## Your objective
Find each line in the listing below that contains the word "scientific", and copy those lines.

* START Provided records *

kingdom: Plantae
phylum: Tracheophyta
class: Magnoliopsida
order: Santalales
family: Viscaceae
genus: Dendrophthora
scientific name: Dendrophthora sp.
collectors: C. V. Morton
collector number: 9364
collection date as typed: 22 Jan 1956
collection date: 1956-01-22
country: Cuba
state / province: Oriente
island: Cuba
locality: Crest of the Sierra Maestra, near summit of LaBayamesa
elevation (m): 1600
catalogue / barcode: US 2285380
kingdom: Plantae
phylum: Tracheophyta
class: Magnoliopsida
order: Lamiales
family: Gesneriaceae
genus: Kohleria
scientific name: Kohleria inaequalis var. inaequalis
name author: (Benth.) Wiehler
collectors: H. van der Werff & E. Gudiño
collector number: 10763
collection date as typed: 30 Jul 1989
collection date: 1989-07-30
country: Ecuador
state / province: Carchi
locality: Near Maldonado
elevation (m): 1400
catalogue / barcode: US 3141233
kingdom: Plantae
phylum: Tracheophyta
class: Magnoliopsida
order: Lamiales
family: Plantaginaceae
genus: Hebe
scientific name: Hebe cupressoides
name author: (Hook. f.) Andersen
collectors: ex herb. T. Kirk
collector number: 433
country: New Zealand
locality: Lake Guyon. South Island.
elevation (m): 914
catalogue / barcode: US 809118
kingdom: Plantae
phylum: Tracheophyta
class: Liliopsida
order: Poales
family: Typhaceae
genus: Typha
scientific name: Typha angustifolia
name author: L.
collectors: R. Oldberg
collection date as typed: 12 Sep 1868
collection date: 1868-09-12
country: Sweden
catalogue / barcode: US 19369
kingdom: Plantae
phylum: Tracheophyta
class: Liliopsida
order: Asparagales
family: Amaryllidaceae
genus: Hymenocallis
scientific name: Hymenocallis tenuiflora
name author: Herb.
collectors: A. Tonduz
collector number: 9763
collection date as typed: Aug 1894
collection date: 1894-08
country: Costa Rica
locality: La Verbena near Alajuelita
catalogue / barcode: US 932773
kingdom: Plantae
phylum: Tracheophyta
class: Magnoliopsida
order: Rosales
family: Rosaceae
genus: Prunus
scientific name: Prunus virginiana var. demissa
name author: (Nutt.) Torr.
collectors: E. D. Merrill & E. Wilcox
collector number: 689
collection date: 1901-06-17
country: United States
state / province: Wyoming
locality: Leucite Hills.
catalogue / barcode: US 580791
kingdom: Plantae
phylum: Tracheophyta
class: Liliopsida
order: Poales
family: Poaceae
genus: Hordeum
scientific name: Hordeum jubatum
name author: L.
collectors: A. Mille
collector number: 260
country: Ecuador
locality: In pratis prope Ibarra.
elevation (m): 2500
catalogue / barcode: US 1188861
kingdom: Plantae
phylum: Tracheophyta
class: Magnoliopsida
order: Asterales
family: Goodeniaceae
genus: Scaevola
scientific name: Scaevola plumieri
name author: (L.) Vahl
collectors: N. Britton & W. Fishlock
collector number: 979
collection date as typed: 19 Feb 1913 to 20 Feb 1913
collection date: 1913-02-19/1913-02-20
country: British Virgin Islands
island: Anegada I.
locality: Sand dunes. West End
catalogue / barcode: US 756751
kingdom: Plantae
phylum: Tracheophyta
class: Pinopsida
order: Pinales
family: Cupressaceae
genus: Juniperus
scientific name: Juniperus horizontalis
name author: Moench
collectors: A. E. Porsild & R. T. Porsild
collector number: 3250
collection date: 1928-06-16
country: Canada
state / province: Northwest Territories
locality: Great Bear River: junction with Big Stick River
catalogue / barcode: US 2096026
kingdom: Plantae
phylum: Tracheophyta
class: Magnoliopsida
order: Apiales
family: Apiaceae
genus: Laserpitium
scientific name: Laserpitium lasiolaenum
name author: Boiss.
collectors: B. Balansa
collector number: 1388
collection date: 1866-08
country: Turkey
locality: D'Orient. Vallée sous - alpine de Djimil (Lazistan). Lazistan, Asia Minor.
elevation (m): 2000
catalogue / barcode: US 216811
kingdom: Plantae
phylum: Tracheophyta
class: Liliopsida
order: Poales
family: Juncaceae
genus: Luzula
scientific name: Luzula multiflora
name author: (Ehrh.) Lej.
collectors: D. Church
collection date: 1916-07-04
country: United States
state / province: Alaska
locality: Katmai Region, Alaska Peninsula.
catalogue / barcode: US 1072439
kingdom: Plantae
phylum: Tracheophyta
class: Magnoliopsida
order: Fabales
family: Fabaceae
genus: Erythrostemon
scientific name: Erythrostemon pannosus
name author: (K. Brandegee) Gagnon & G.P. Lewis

* END Provided records *

## Answer to this problem
scientific name: Dendrophthora sp.
scientific name: Kohleria inaequalis var. inaequalis
scientific name: Hebe cupressoides
scientific name: Typha angustifolia
scientific name: Hymenocallis tenuiflora
scientific name: Prunus virginiana var. demissa
scientific name: Hordeum jubatum
scientific name: Scaevola plumieri
scientific name: Juniperus horizontalis
scientific name: Laserpitium lasiolaenum
scientific name: Luzula multiflora
scientific name: Erythrostemon pannosus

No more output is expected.